Every line below should be copied exactly; drop the pictures.

- - -

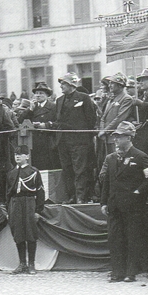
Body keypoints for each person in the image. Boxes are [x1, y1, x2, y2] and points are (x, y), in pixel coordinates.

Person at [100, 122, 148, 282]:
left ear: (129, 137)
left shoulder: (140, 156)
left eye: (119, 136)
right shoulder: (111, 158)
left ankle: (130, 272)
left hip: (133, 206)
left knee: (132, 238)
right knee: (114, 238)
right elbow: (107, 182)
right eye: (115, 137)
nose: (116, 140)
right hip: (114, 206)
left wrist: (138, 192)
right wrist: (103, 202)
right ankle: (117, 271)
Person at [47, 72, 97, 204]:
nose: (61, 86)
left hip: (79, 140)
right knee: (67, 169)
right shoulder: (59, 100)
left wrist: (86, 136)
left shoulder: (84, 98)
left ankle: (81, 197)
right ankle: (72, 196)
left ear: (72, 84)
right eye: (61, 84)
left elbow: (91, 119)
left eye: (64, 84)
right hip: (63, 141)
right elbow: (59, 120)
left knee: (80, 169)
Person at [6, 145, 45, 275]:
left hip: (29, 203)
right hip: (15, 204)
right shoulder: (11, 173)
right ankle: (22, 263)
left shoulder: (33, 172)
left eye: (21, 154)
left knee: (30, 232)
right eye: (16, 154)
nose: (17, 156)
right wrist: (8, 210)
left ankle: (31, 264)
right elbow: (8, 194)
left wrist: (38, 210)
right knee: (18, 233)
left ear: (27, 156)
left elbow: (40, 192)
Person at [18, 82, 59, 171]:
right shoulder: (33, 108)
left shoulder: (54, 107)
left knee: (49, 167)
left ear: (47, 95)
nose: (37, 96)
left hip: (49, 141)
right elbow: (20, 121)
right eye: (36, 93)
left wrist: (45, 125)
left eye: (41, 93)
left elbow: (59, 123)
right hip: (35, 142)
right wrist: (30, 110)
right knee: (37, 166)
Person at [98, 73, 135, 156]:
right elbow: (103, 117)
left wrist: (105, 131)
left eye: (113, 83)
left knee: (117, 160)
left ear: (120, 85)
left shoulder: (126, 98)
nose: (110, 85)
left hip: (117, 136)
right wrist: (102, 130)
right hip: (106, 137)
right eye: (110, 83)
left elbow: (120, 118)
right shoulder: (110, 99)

- - -

**TASK OUTPUT**
Body keypoints for each person in the image. Boxes are [x1, y1, x2, y2] and points are (x, y), in pixel coordinates.

Person at [100, 122, 148, 282]:
left ear: (129, 137)
left shoulder: (140, 156)
left eye: (119, 136)
right shoulder: (111, 158)
left ankle: (130, 272)
left hip: (133, 206)
left knee: (132, 238)
right knee: (114, 238)
right elbow: (107, 182)
right eye: (115, 137)
nose: (116, 140)
right hip: (114, 206)
left wrist: (138, 192)
right wrist: (103, 202)
right ankle: (117, 271)
Person at [47, 72, 97, 204]:
nose: (61, 86)
left hip: (79, 140)
right knee: (67, 169)
right shoulder: (59, 100)
left wrist: (86, 136)
left shoulder: (84, 98)
left ankle: (81, 197)
right ankle: (72, 196)
left ear: (72, 84)
right eye: (61, 84)
left elbow: (91, 119)
left eye: (64, 84)
right hip: (63, 141)
right elbow: (59, 120)
left knee: (80, 169)
Person at [6, 145, 45, 275]:
left hip: (29, 203)
right hip: (15, 204)
right shoulder: (11, 173)
right ankle: (22, 263)
left shoulder: (33, 172)
left eye: (21, 154)
left knee: (30, 232)
right eye: (16, 154)
nose: (17, 156)
right wrist: (8, 210)
left ankle: (31, 264)
right elbow: (8, 194)
left wrist: (38, 210)
right knee: (18, 233)
left ear: (27, 156)
left elbow: (40, 192)
Person at [18, 82, 59, 171]:
right shoulder: (33, 108)
left shoulder: (54, 107)
left knee: (49, 167)
left ear: (47, 95)
nose: (37, 96)
left hip: (49, 141)
right elbow: (20, 121)
right eye: (36, 93)
left wrist: (45, 125)
left eye: (41, 93)
left elbow: (59, 123)
right hip: (35, 142)
right wrist: (30, 110)
right knee: (37, 166)
Person at [98, 73, 135, 156]:
right elbow: (103, 117)
left wrist: (105, 131)
left eye: (113, 83)
left knee: (117, 160)
left ear: (120, 85)
left shoulder: (126, 98)
nose: (110, 85)
left hip: (117, 136)
right wrist: (102, 130)
right hip: (106, 137)
right eye: (110, 83)
left elbow: (120, 118)
right shoulder: (110, 99)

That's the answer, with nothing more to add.